The CloudWatch metrics integration continuously pulls metrics that have tags applied to them from CloudWatch and pushes them to your Grafana Cloud hosted metrics instance. Then you can drill into your data and identify issues.
With this integration, you can:
- Pull CloudWatch metrics from multiple AWS accounts and regions, without installing the Grafana Agent.
- Create multiple configurations called “scrape jobs” to separate data.
- Ingest the tags from your AWS instance and make them available for querying and alerting.
- Query and alert on metrics data using the Prometheus query language (PromQL).
- Use preconfigured dashboards out of the box.
The CloudWatch metrics integration offers out-of-the-box dashboards for different services, so you don’t need to build them.
Note: If you are using the data source and not the integration, refer to AWS CloudWatch data source.
How it works
The CloudWatch metrics integration uses an open source exporter to continually pull CloudWatch metrics and store them in a Prometheus format. Then you can use PromQL to query metrics later at no additional cost. PromQL allows you to run familiar expressions, such as
You can create any number of scrape jobs, which are sets of configurations that dictate which services, regions, and AWS accounts to collect from. In this way, you can logically split your data into specific jobs and scrape any number of AWS accounts to better organize your data.
As part of creating a job, Grafana needs access to the CloudWatch data available in your account. To grant access, we use AWS account delegation. Grafana can then assume a role that has access only to your CloudWatch data, with no need to share access and secret keys.
You can use Grafana Cloud to connect over 60 of the most popular AWS services, including EC2, Lambda, EBS, RDS, S3, ECS, ELB, and Billing. To see a complete list of services and what is gathered for each one, refer to Services.
Timestamps in Grafana and CloudWatch metrics
The timestamp of a metric pulled by the CloudWatch metrics integration is set to the time the metric is pulled. This might seem counterintuitive, but its intent is to simplify the writing of alert queries. The timestamps from the integration will always appear more delayed than they actually are.
Assume you are looking at a single metric, CPU Maximum, pulled every five minutes. This leads to CloudWatch metrics pulling data with a CloudWatch period of five minutes.
CloudWatch timestamps mark the beginning of a period, not the end.
CloudWatch samples are visible at the beginning of a period and aggregated through the period window.

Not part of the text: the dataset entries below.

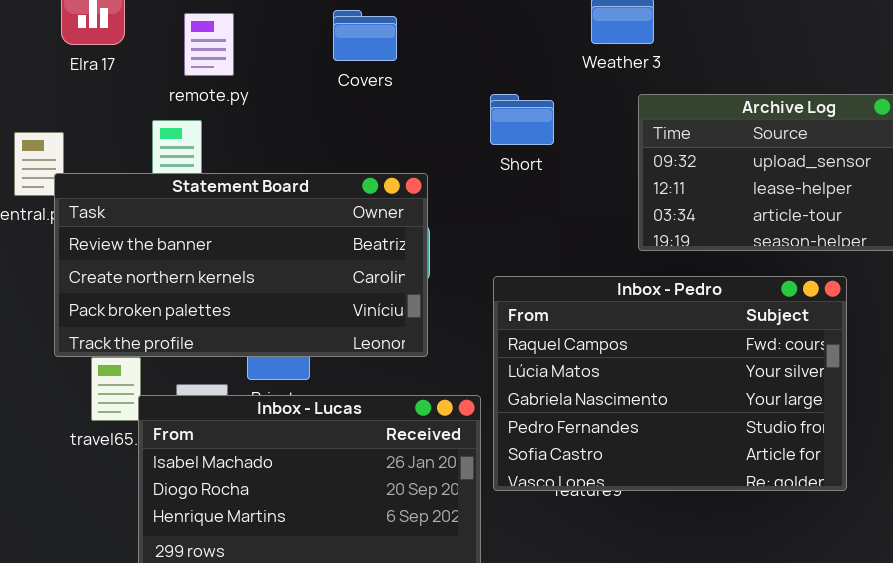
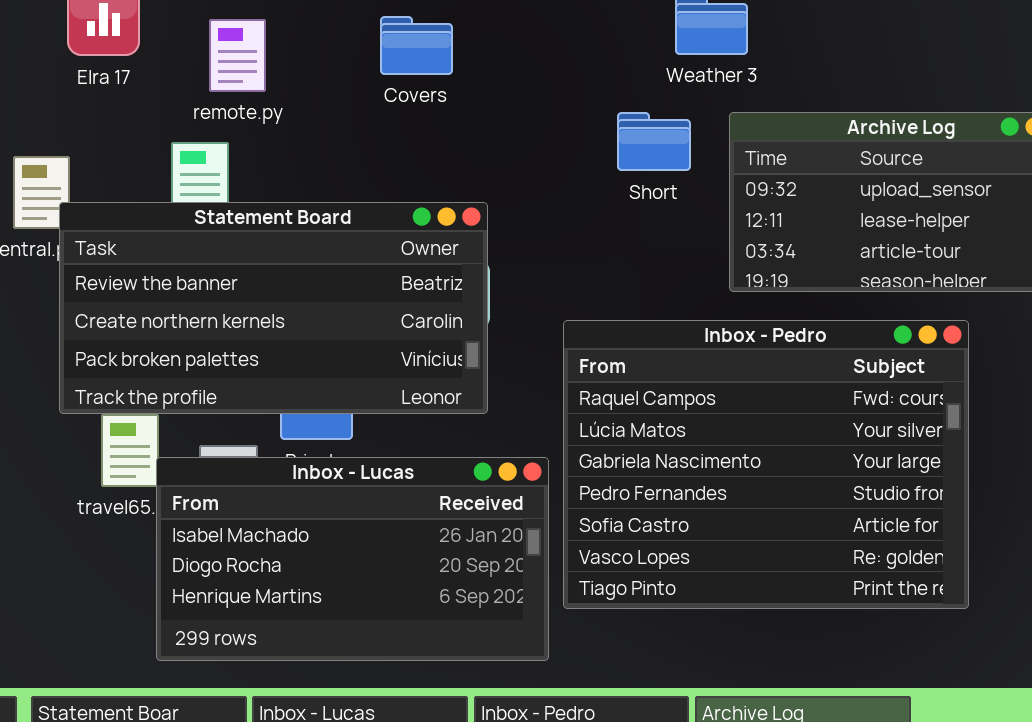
Short: [490,94,554,145] -> [617,112,691,171], moved
Inbox - Pedro: [493,276,847,491] -> [563,320,969,609], resized

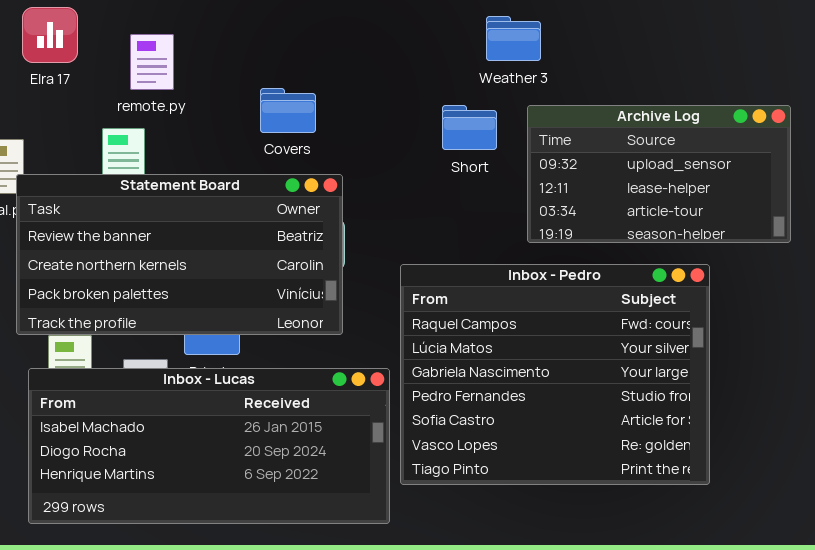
Covers: [380,16,453,75] -> [260,88,316,133], moved
Inbox - Lucas: [156,457,549,661] -> [28,368,390,524], resized

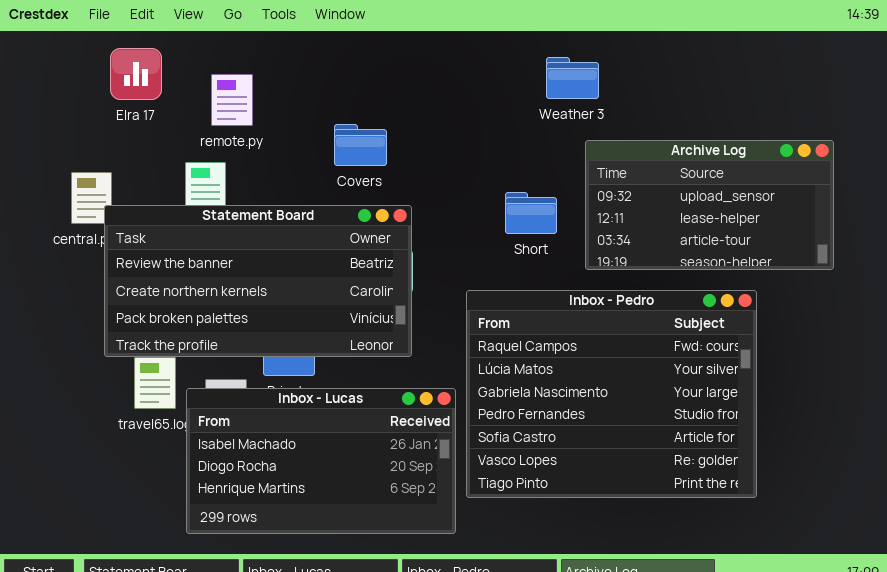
Short: [442,105,497,150] -> [505,192,557,234], moved
Inbox - Lucas: [28,368,390,524] -> [186,388,456,534], resized

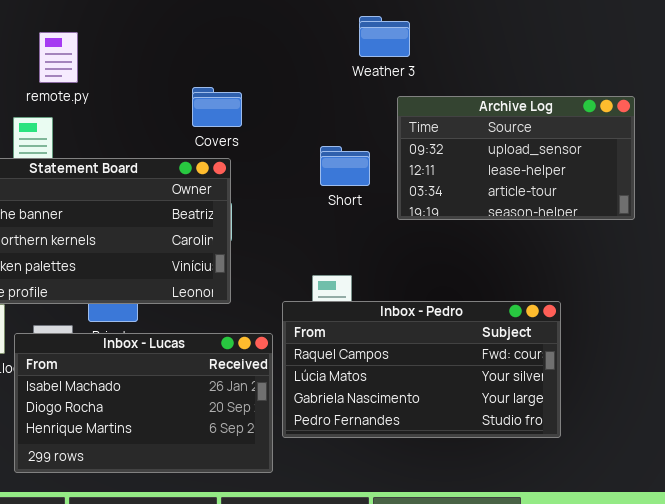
Covers: [334,124,387,166] -> [192,87,242,127], moved
Inbox - Pedro: [466,290,757,498] -> [282,301,561,438], resized

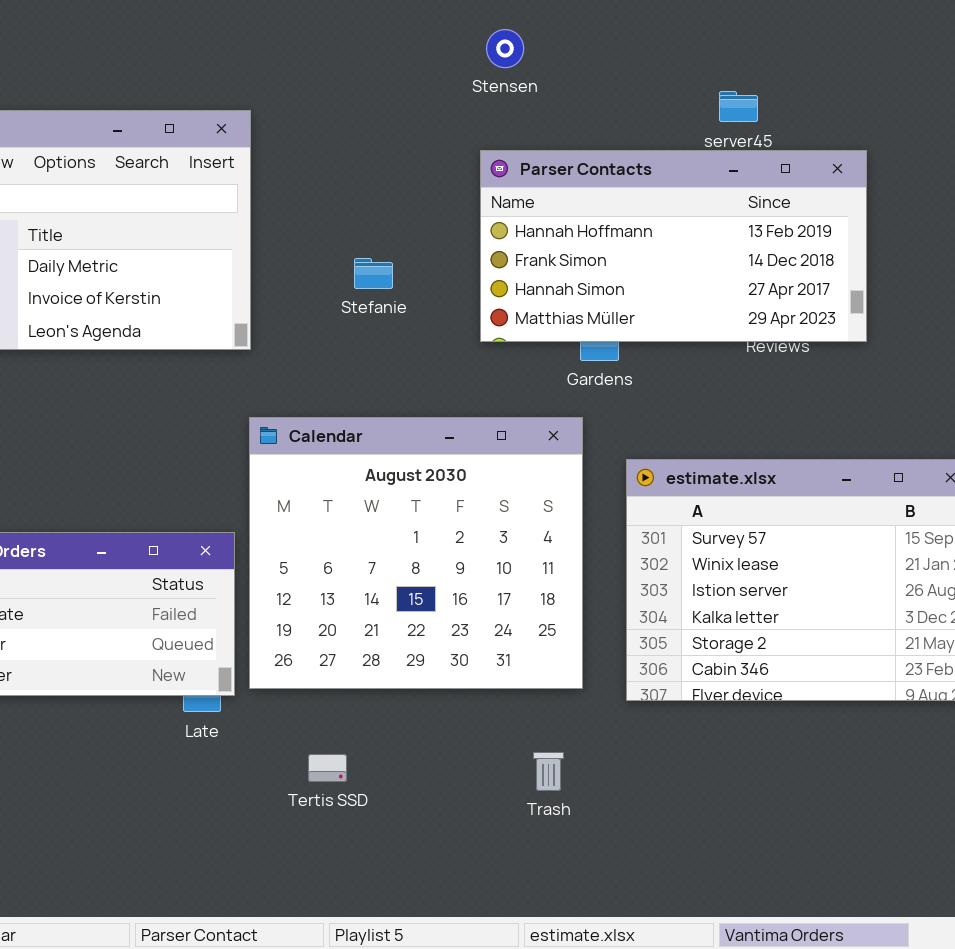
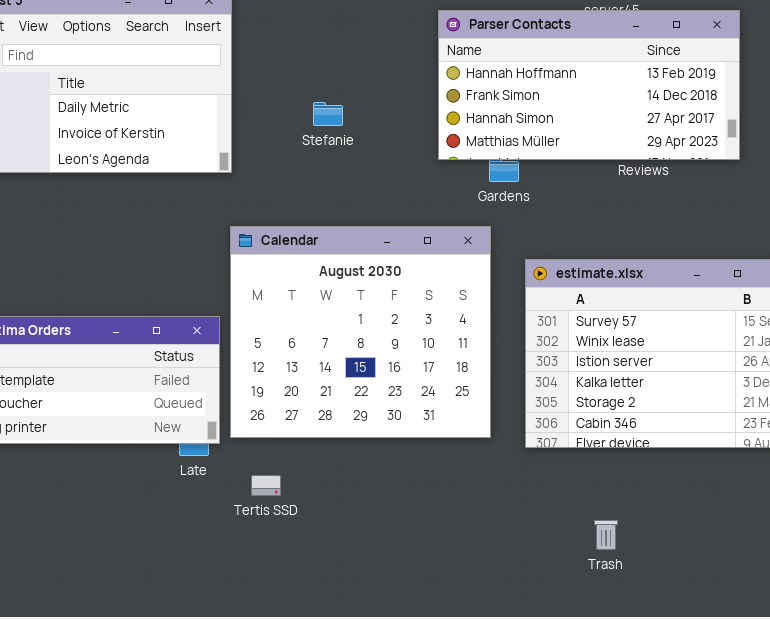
Parser Contacts: [480,150,867,342] -> [438,10,740,160], moved
Trash: [533,752,564,791] -> [594,520,618,550], moved
Tertis SSD: [308,754,347,782] -> [251,475,281,496], moved

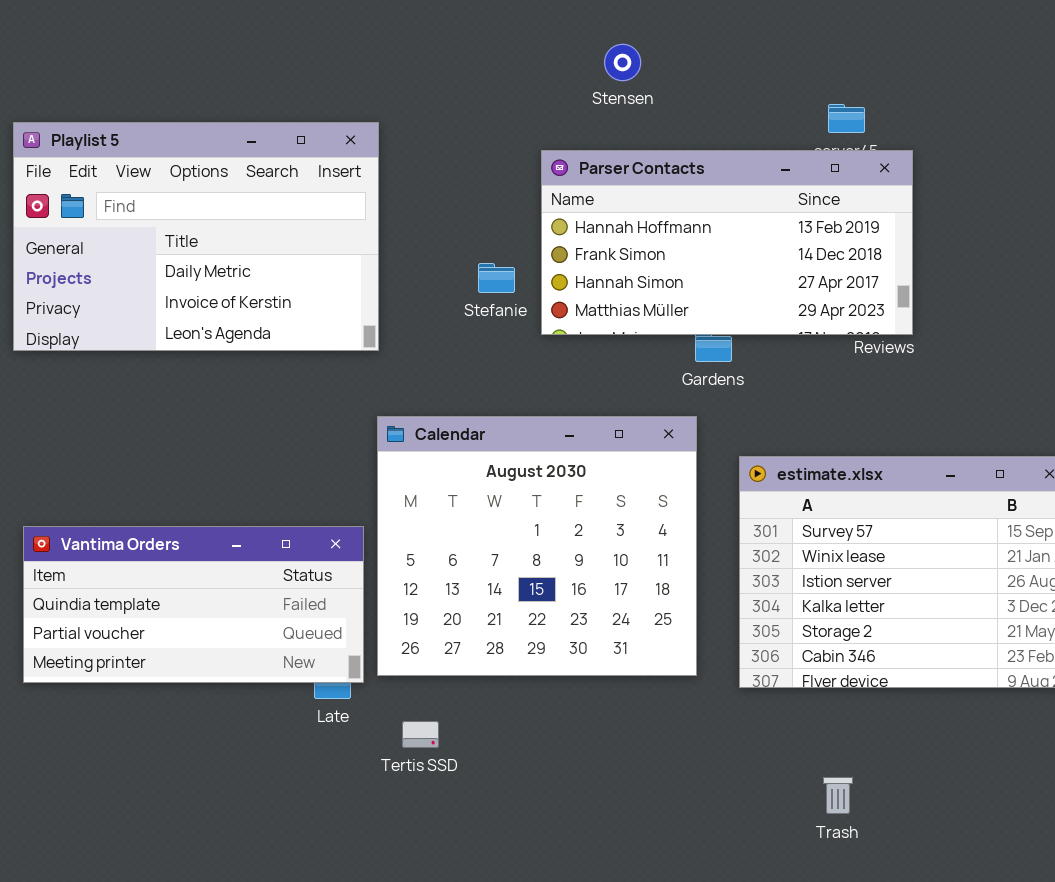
Parser Contacts: [438,10,740,160] -> [541,150,913,335], moved

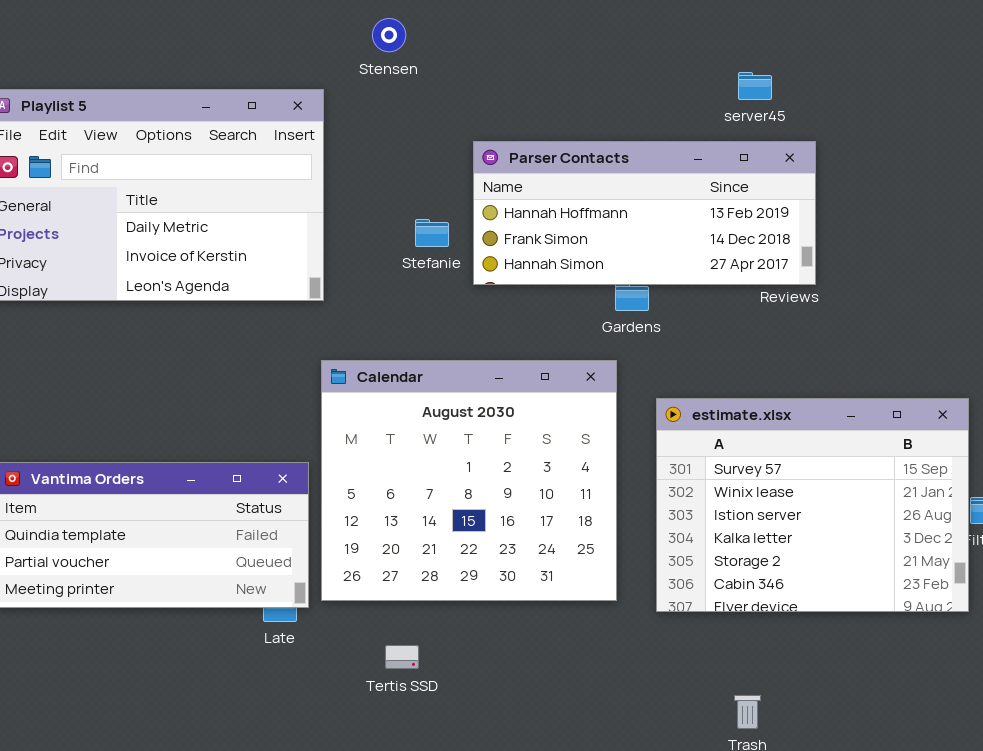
Stensen: [604,44,641,81] -> [372,18,406,52], moved
Parser Contacts: [541,150,913,335] -> [473,141,816,285], resized
Tertis SSD: [402,721,439,748] -> [385,645,419,669], moved

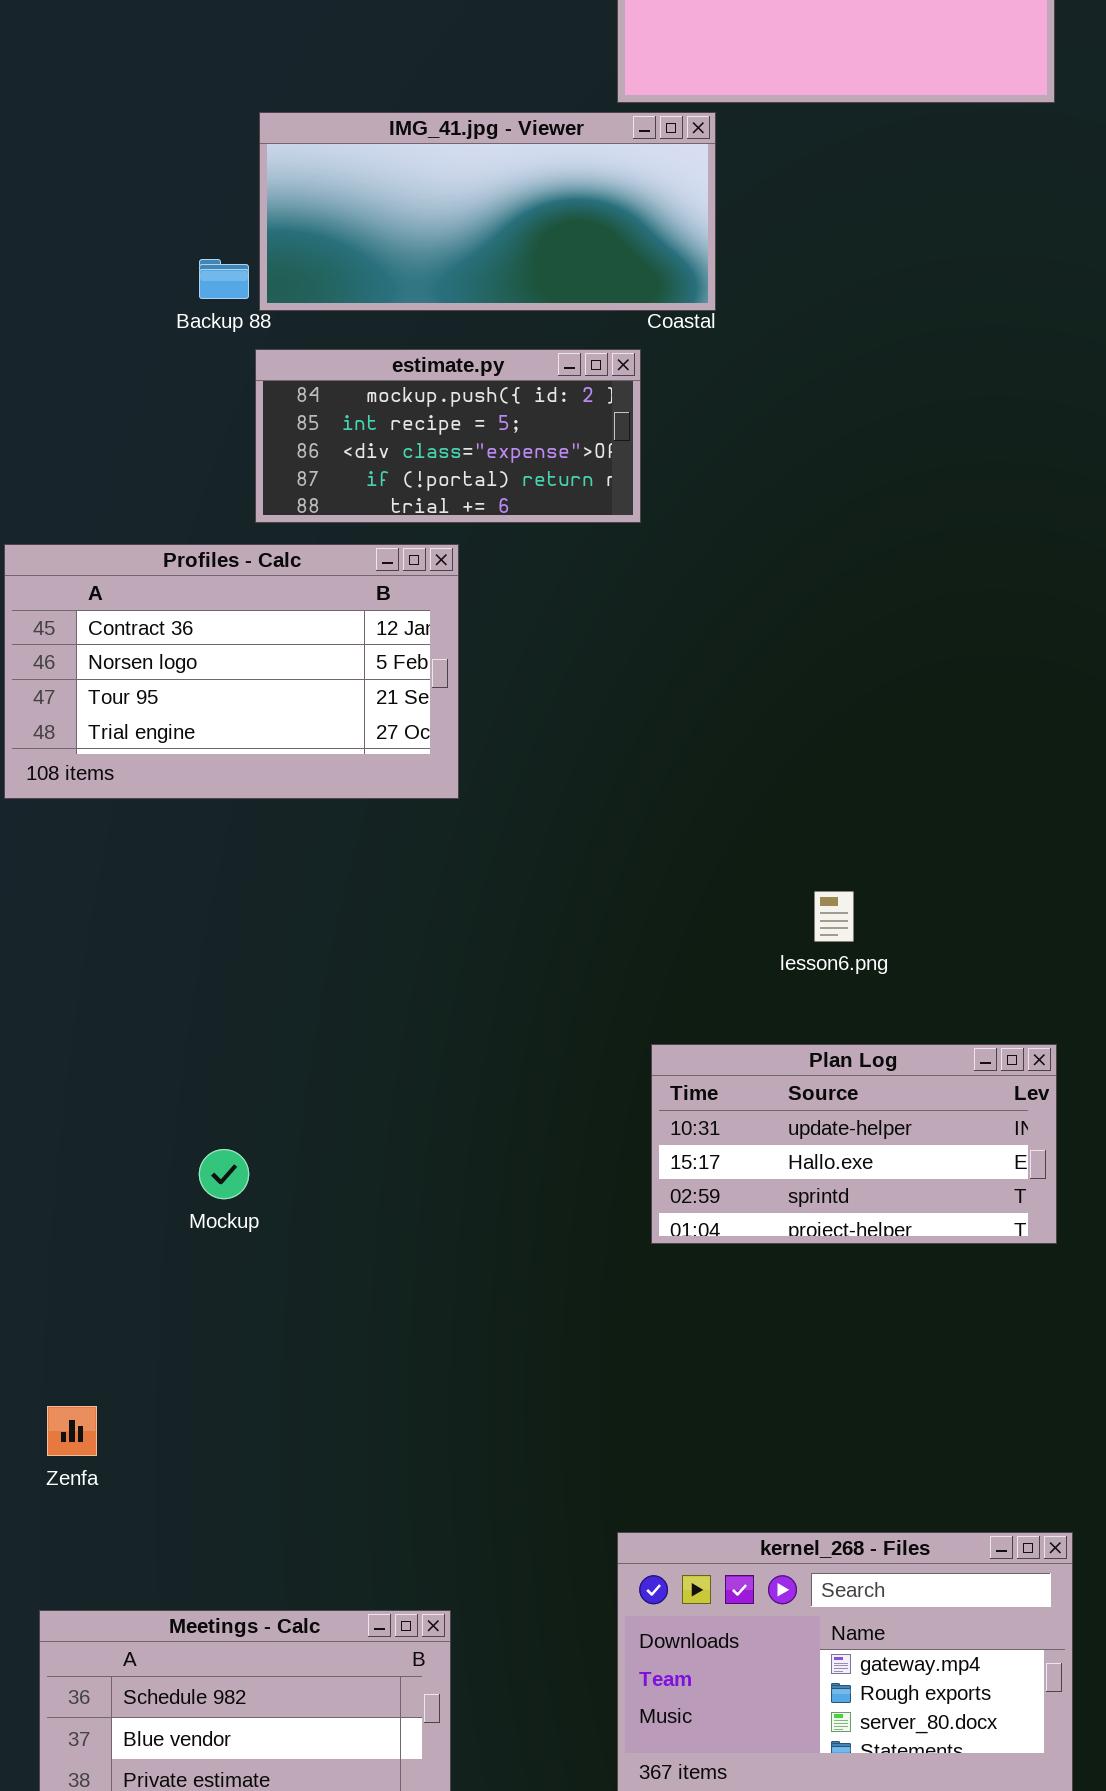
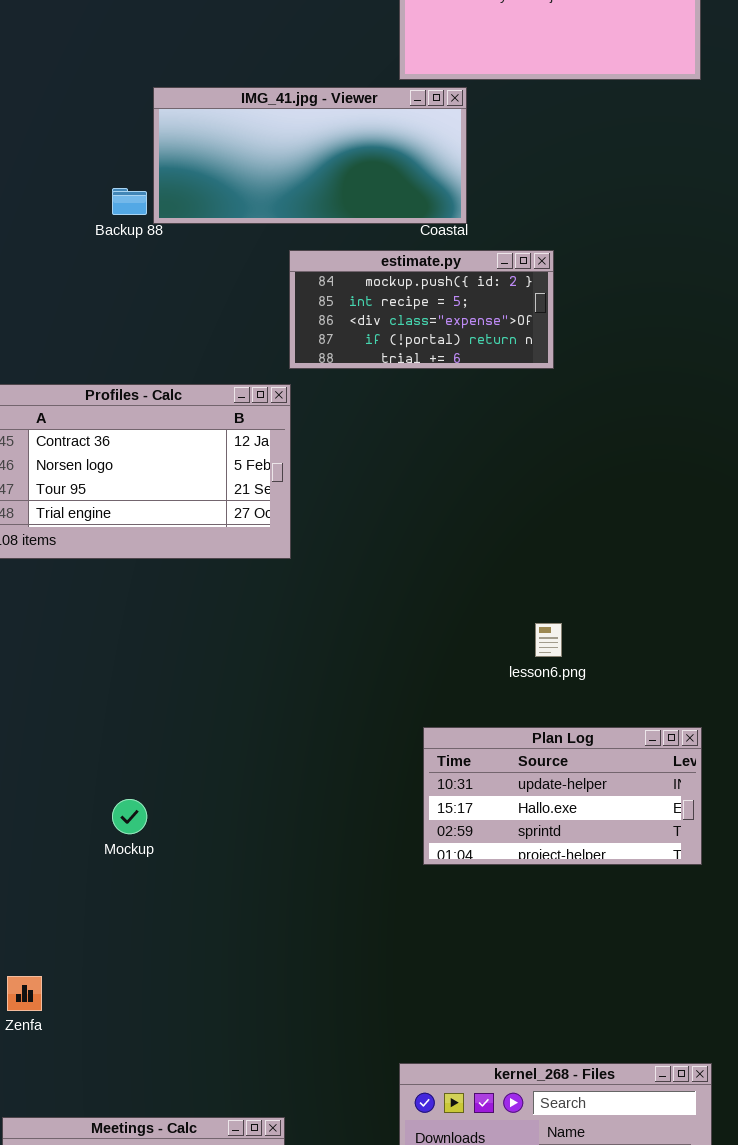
estimate.py: [255,349,641,523] -> [289,250,554,369], moved

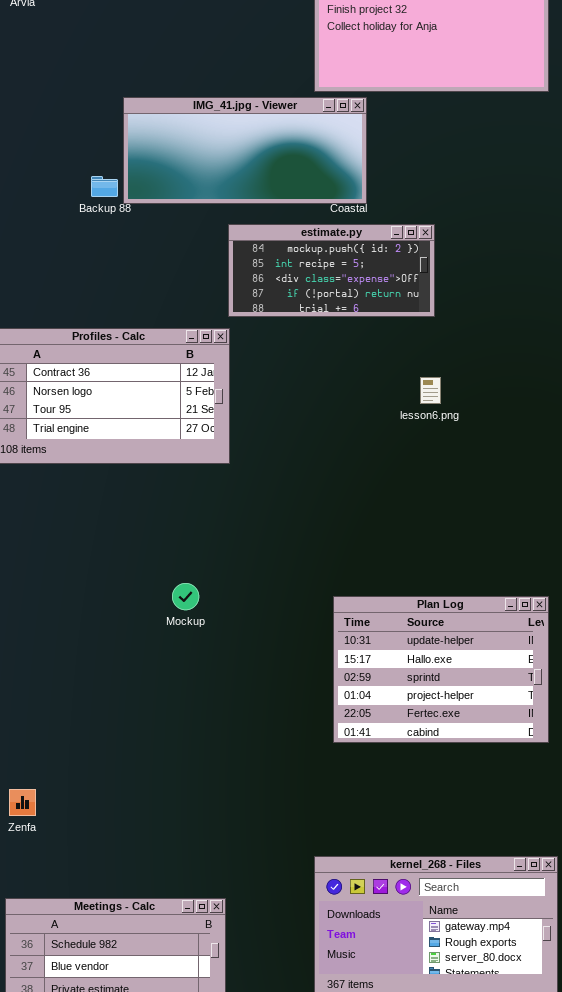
lesson6.png: [535,623,562,657] -> [420,377,441,404], moved
Plan Log: [423,727,702,865] -> [333,596,549,743], resized
Mockup: [112,799,147,834] -> [172,583,199,610], moved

The CloudWatch metrics integration pulls on a consistent interval, and only requests data which has been fully aggregated.
This results in a Grafana Cloud timestamp of 0:08 for a metric CloudWatch stamped at 0:00.
If the CloudWatch timestamp was used instead:
- Metrics would appear to be eight minutes old when ingested.
- Any alert queries written would need to consider this extra variable delay.
The pull timestamp gives the appearance of an eight-minute delay. But actually, only three minutes have passed since the value stopped being updated. Your alert queries can remain simple.